(ИСХОДНЫЙ ТЕКСТ):
Да, но какое отношение всё это имеет к Швейцарскому национальному архиву[133]? Должен ли он представлять собой the nation’s attic, «чердак нации», как англичане не без иронии называют свой Музей Виктории и Альберта[134]? Ни в коем случае! Дело в том, что такой общественный институт, как литературный архив, должен фундаментальным образом решать обе задачи — и памяти, и забвения. Ведь культурная общественность относится к этим проблемам с удивительной безалаберностью. Подтверждение тому — одно симптоматичное явление. С него я и хотел бы начать.

(ДАННЫЕ):

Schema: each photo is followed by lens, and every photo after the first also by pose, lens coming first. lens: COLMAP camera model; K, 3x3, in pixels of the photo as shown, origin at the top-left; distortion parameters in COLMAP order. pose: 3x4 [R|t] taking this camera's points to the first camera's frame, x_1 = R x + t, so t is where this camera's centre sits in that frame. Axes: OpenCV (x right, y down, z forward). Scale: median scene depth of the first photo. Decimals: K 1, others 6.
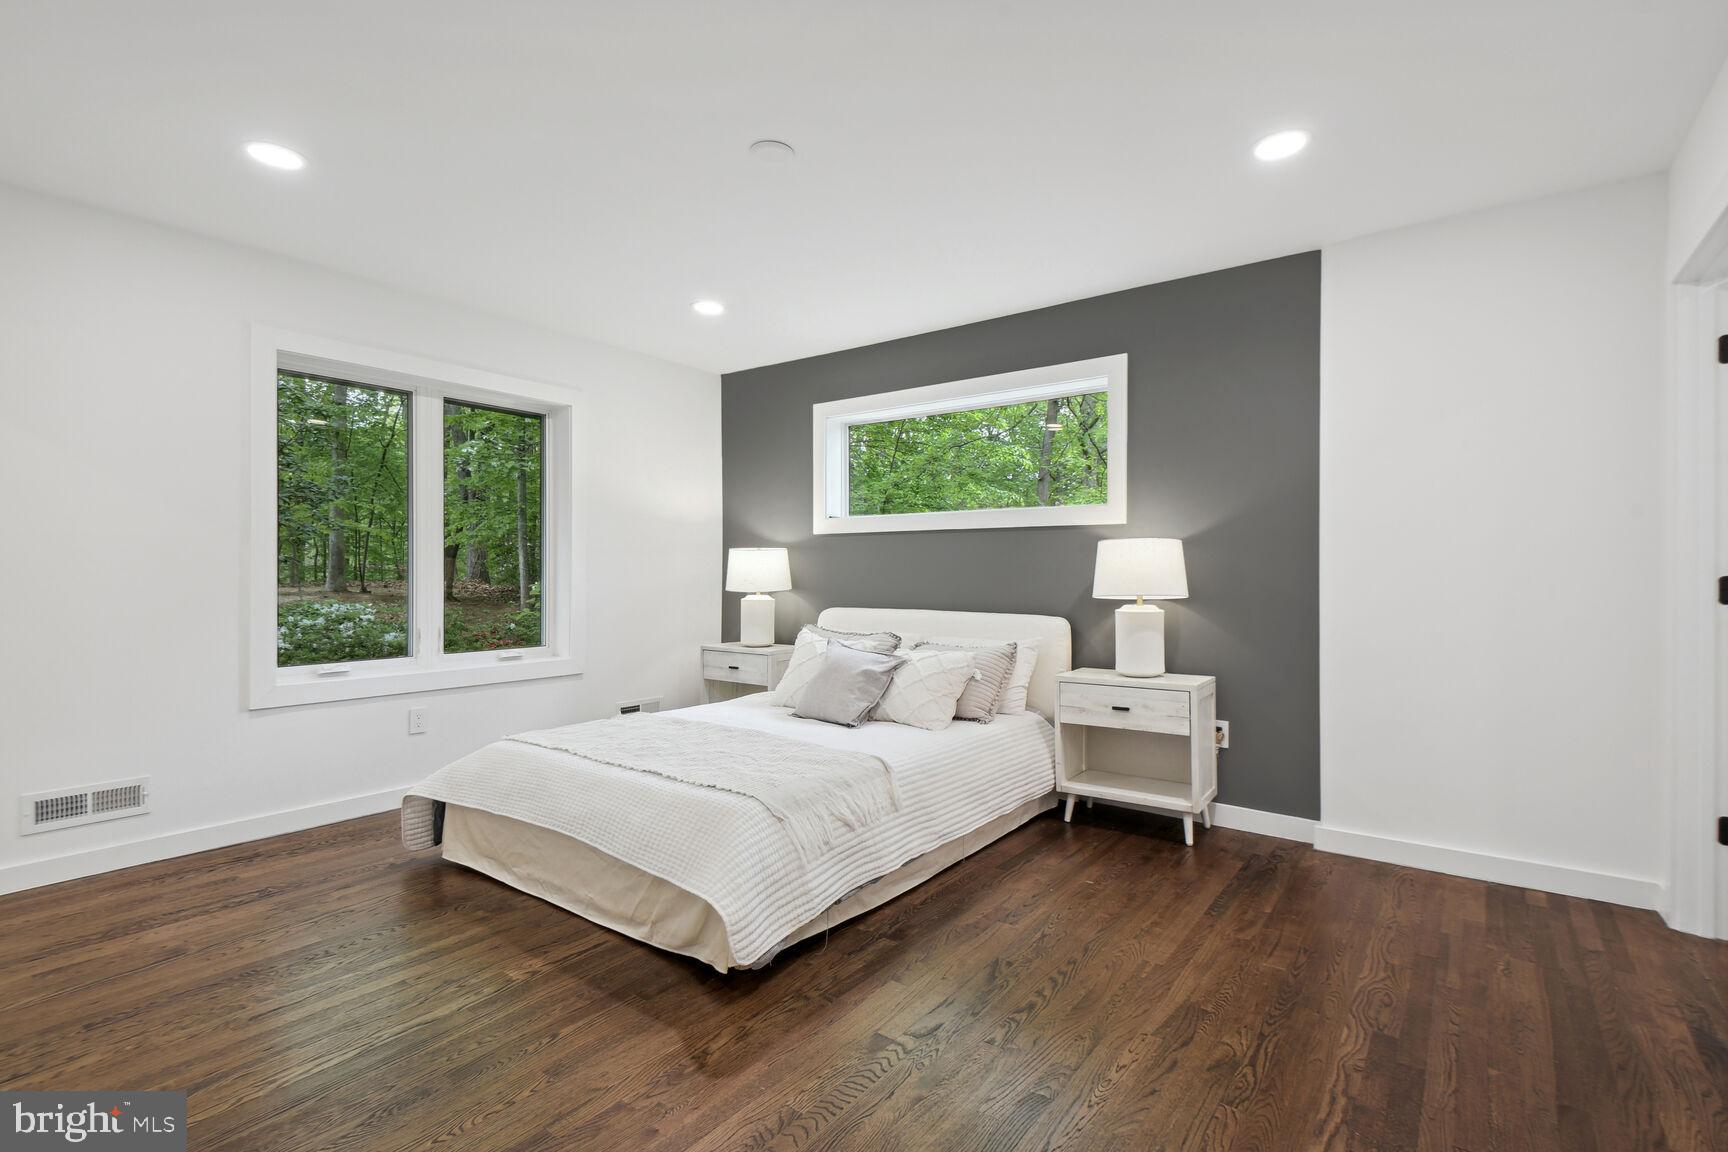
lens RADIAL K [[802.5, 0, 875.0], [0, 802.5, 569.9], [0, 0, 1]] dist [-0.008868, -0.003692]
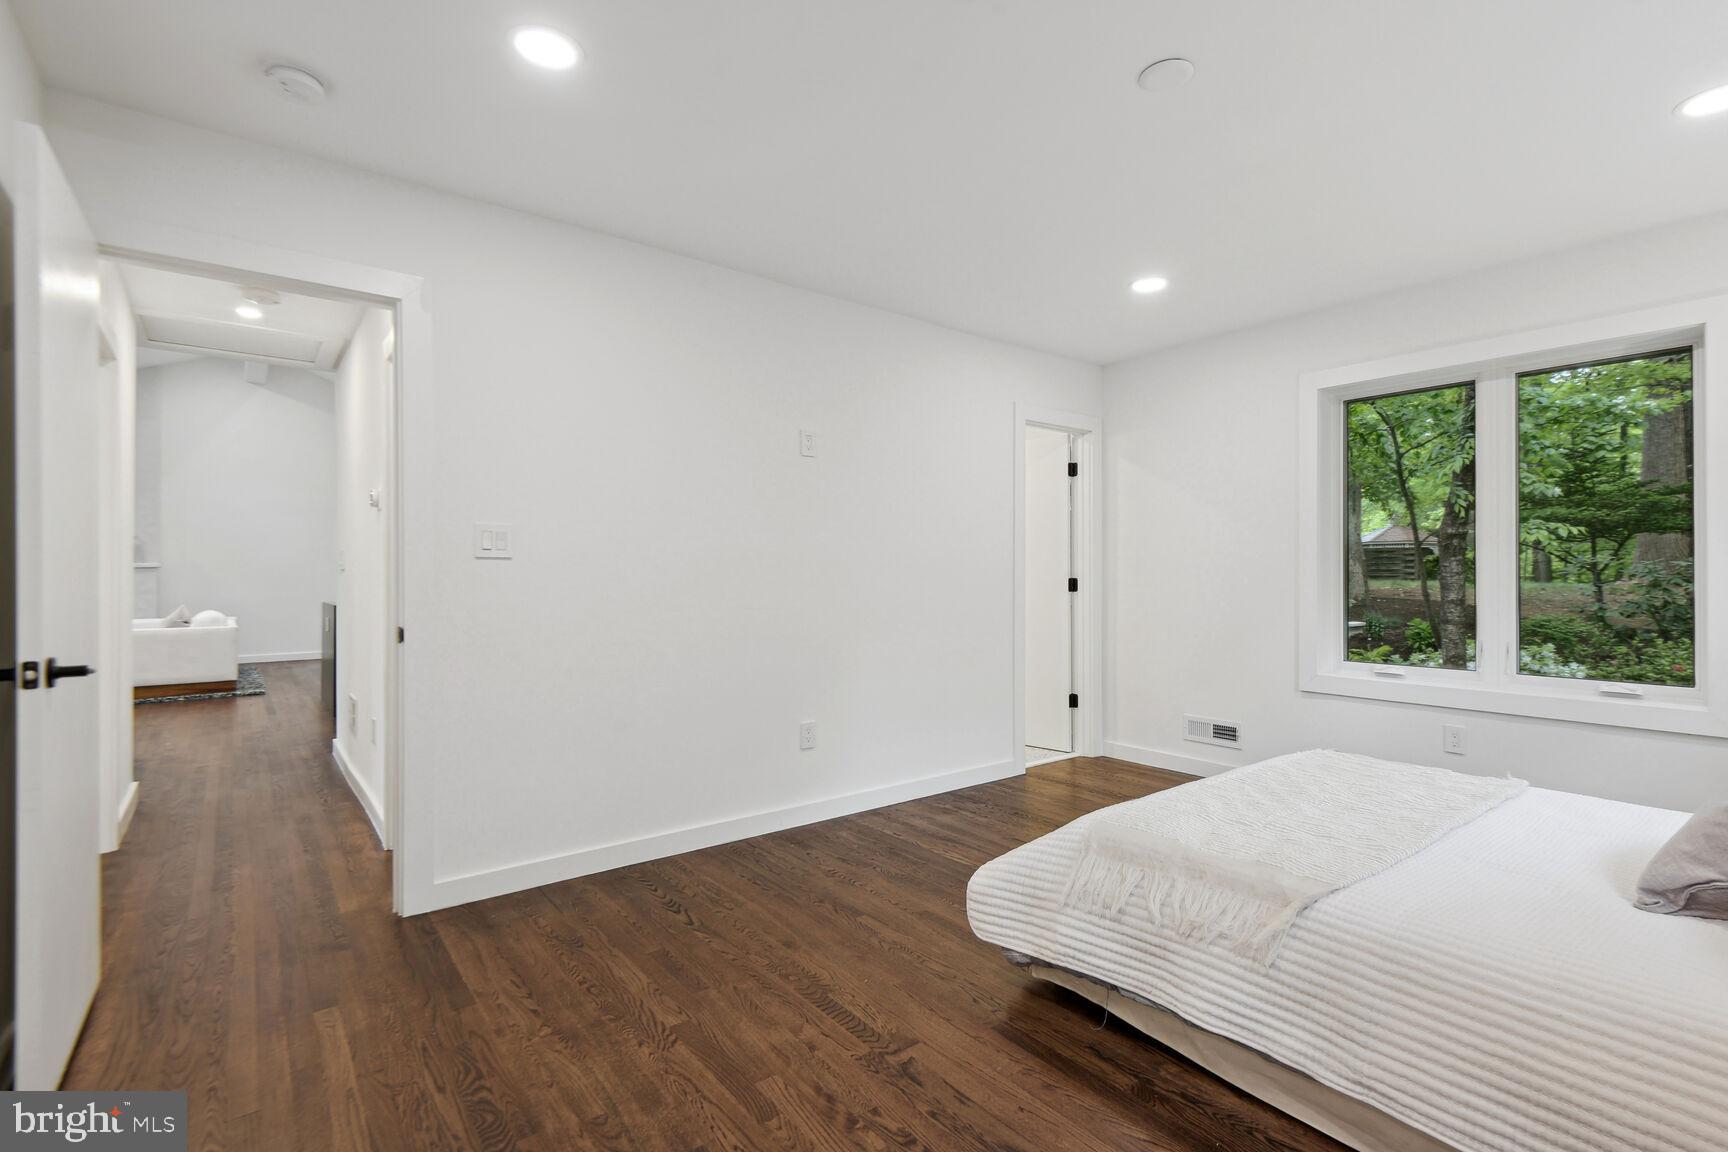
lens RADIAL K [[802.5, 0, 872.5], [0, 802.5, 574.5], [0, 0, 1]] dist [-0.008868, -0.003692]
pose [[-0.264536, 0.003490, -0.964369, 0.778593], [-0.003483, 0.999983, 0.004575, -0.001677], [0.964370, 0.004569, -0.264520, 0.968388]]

--

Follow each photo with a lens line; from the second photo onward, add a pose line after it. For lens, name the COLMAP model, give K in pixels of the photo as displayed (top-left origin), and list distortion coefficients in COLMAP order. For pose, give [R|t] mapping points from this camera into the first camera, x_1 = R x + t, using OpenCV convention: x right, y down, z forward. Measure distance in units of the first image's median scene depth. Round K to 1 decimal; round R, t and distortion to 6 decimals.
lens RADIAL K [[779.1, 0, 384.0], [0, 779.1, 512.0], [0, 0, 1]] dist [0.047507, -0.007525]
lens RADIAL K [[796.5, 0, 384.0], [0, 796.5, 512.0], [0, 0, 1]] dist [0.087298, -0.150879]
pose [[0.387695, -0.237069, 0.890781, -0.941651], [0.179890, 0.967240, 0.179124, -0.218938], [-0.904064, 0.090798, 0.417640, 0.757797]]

(ЗАДАНИЯ):
a – Перепишите фрагмент исходного текста от слов «Да, но какое» до слов «хотел бы начать.» включительно, заменив «литературный архив» на «государственный архив».
b – Ответьте на вопросы по исходному тексту:
(i) Как англичане не без иронии называют свой Музей Виктории и Альберта?
(ii) Какие две задачи должен решать литературный архив?
(iii) Как культурная общественность относится к этим проблемам?

(ОТВЕТЫ):
a –
Да, но какое отношение всё это имеет к Швейцарскому национальному архиву[133]? Должен ли он представлять собой the nation’s attic, «чердак нации», как англичане не без иронии называют свой Музей Виктории и Альберта[134]? Ни в коем случае! Дело в том, что такой общественный институт, как государственный архив, должен фундаментальным образом решать обе задачи — и памяти, и забвения. Ведь культурная общественность относится к этим проблемам с удивительной безалаберностью. Подтверждение тому — одно симптоматичное явление. С него я и хотел бы начать.

b –
(i) The nation’s attic, «чердак нации».
(ii) Задачи памяти и забвения.
(iii) С удивительной безалаберностью.